Selected variables can be identified on each component with the selectVar function. Here the coefficient values are extracted, but there are other outputs, see ?selectVar:

selectVar(MyResult.spca, comp = 1)$value
##                value.var
## A_43_P20281  -0.39077443
## A_43_P16829  -0.38898291
## A_43_P21269  -0.37452039
## A_43_P20475  -0.32482960
## A_43_P20891  -0.31740002
## A_43_P14037  -0.27681845
## A_42_P751969 -0.26140533
## A_43_P15845  -0.22392912
## A_42_P814129 -0.18838954
## A_42_P680505 -0.18672610
## A_43_P21483  -0.16202222
## A_43_P21243  -0.13259471
## A_43_P22469  -0.12493156
## A_43_P23061  -0.12255308
## A_43_P11409  -0.09768656

Those values correspond to the loading weights that are used to define each component. A large absolute value indicates the importance of the variable in this PC. Selected variables are ranked from the most important (top) to the least important.

We can complement this output with plotLoadings. We can see here that all coefficients are negative.

plotLoadings(MyResult.spca)

If we look at component two, we can see a mix of positive and negative weights (also see in the plotVar), those correspond to variables that oppose the low and high doses (see from the `plotIndiv):

3.8 Tuning parameters

For this set of methods, two parameters need to be chosen:

  • The number of components to retain,
  • The number of variables to select on each component for sparse PCA.

The function tune.pca calculates the percentage of variance explained for each component, up to the minimum between the number of rows, or column in the data set. The `optimal’ number of components can be identified if an elbow appears on the screeplot. In the example below the cut-off is not very clear, we could choose 2 components.

Regarding the number of variables to select in sparse PCA, there is not clear criterion at this stage. As PCA is an exploration method, we prefer to set arbitrary thresholds that will pinpoint the key variables to focus on during the interpretation stage.

3.9 Additional resources

Additional examples are provided in example(pca) and in our case studies on our website in the Methods and Case studies sections.

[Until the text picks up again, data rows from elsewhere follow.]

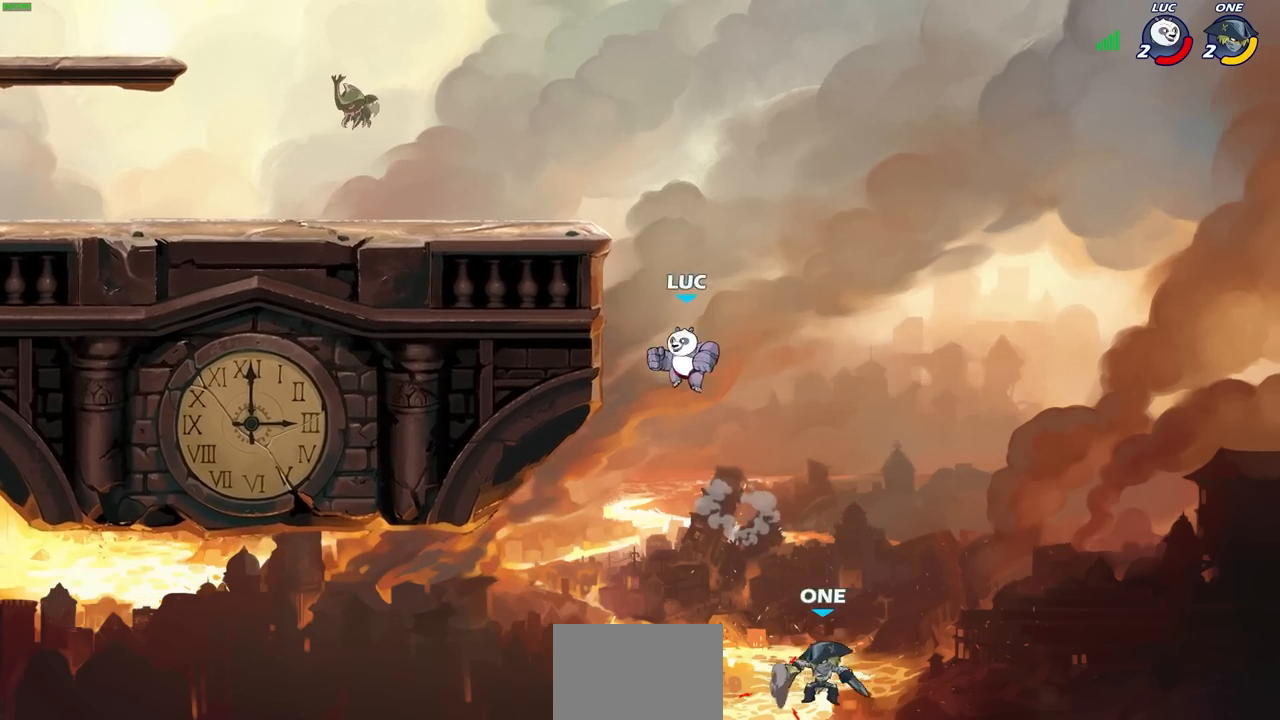
{"buttons": [], "left_stick": "left", "right_stick": "center", "events": [[217, "left_stick", "up-right"], [300, "CROSS", "down"], [317, "left_stick", "up"], [467, "left_stick", "left"], [483, "CROSS", "up"]]}
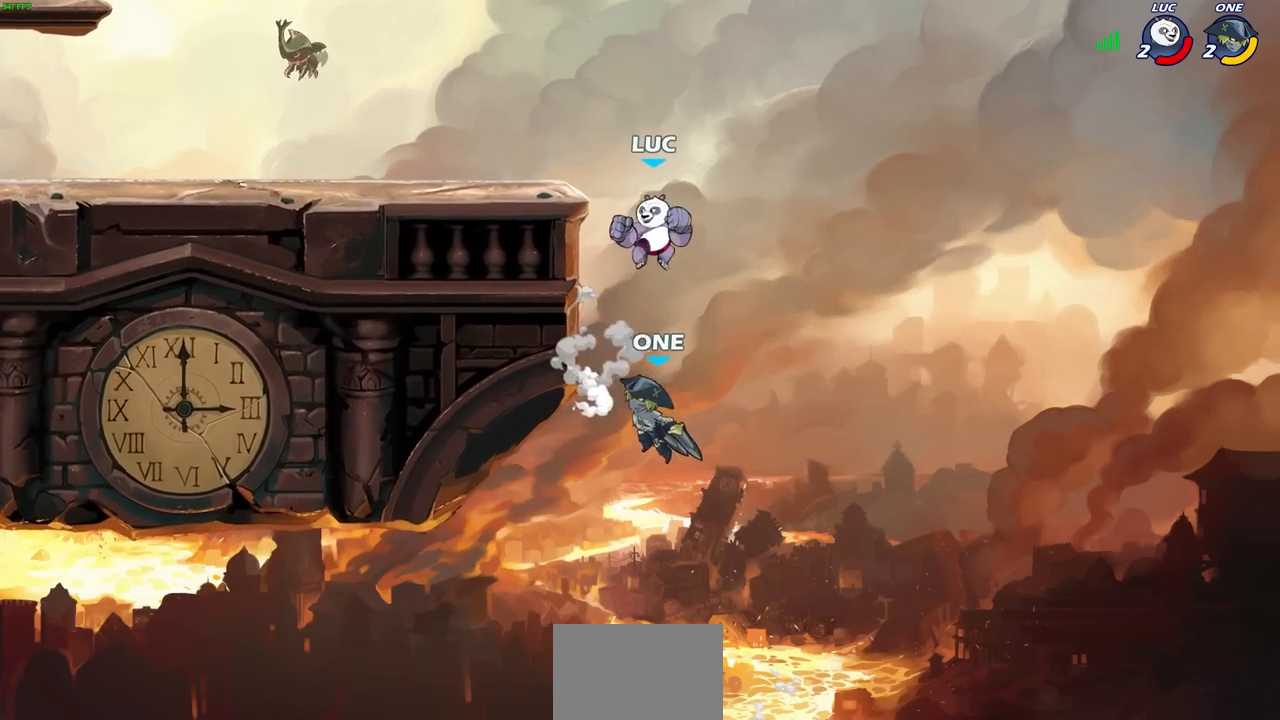
{"buttons": ["CIRCLE", "L3"], "left_stick": "down-left", "right_stick": "center", "events": [[50, "left_stick", "down-left"], [283, "CIRCLE", "down"], [433, "L3", "down"]]}
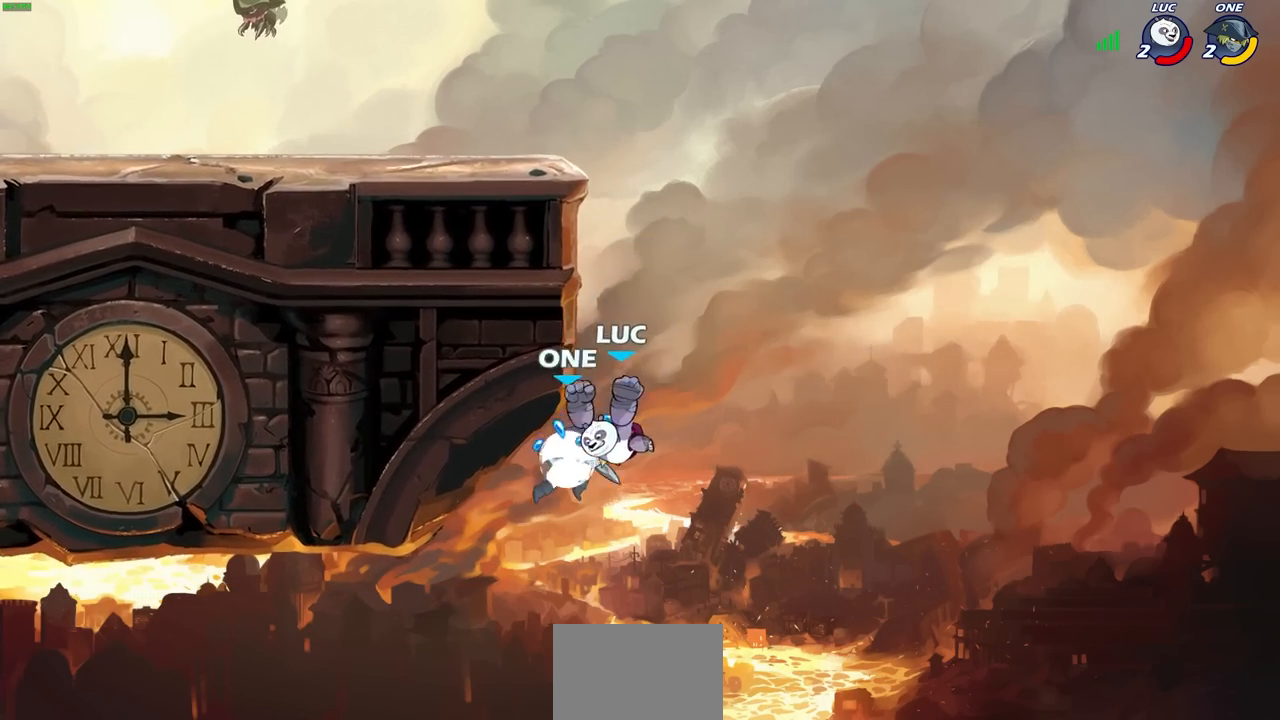
{"buttons": [], "left_stick": "up-right", "right_stick": "center", "events": [[50, "CIRCLE", "up"], [100, "L3", "up"], [200, "left_stick", "center"], [417, "left_stick", "up-right"]]}
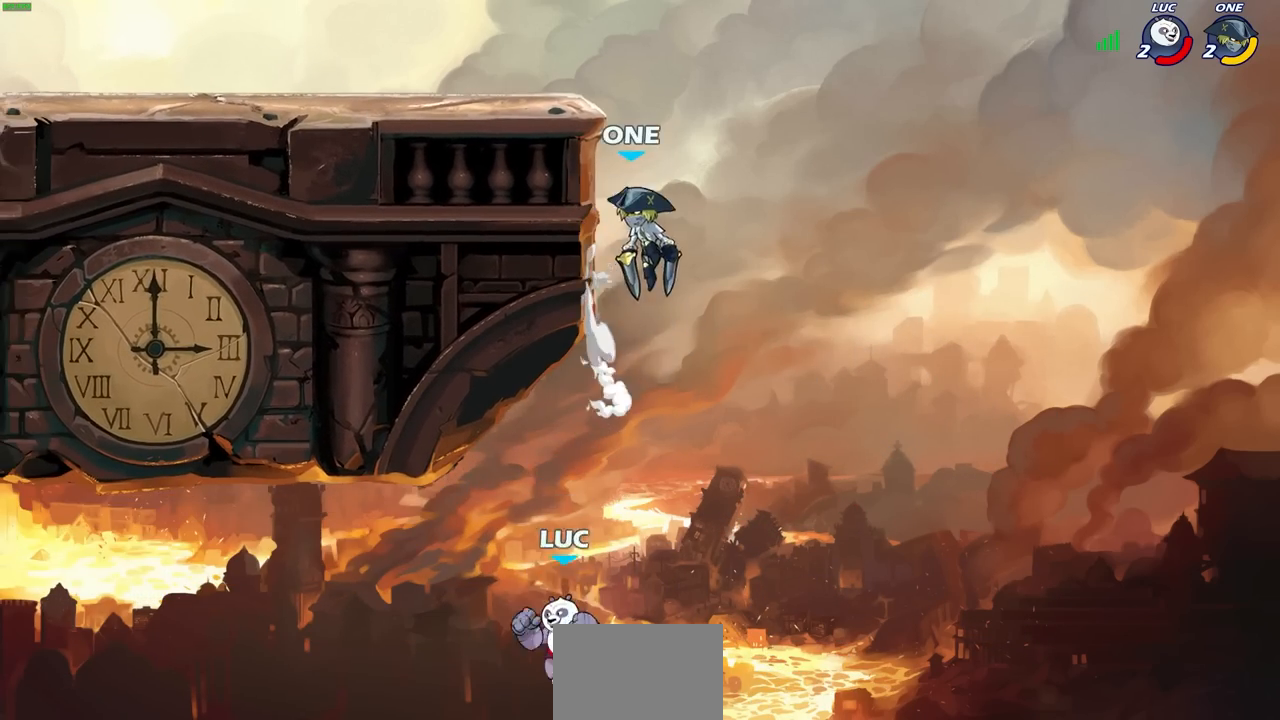
{"buttons": ["CROSS"], "left_stick": "up", "right_stick": "center", "events": [[33, "CROSS", "down"], [233, "CROSS", "up"], [350, "CROSS", "down"], [500, "left_stick", "up"]]}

Additional reading in (Shen and Huang 2008).

3.10 FAQ

  • Should I scale my data before running PCA? (scale = TRUE in pca)
    • Without scaling: a variable with high variance will solely drive the first principal component
    • With scaling: one noisy variable with low variability will be assigned the same variance as other meaningful variables
  • Can I perform PCA with missing values?
    • NIPALS (Non-linear Iterative PArtial Least Squares, implemented in mixOmics) can impute missing values but must be built on many components. The proportion of NAs should not exceed 20% of total data.
  • When should I apply a multilevel approach in PCA? (multilevel argument in PCA)
    • When the unique individuals are measured more than once (repeated measures)
    • When the individual variation is less than treatment or time variation. This means that samples from each unique individual will tend to cluster rather than the treatments.
    • When a multilevel vs no multilevel seems to visually make a difference on a PCA plot
    • More details in this case study
  • When should I apply a CLR transformation in PCA? (logratio = 'CLR' argument in PCA)
    • When data are compositional, i.e. expressed as relative proportions. This is usually the case with microbiome studies as a result of pre-processing and normalisation, see more details here and in our case studies in the same tab.

References

Jolliffe, Ian. 2005. Principal Component Analysis. Wiley Online Library.

Shen, Haipeng, and Jianhua Z Huang. 2008. “Sparse Principal Component Analysis via Regularized Low Rank Matrix Approximation.” Journal of Multivariate Analysis 99 (6). Academic Press: 1015–34.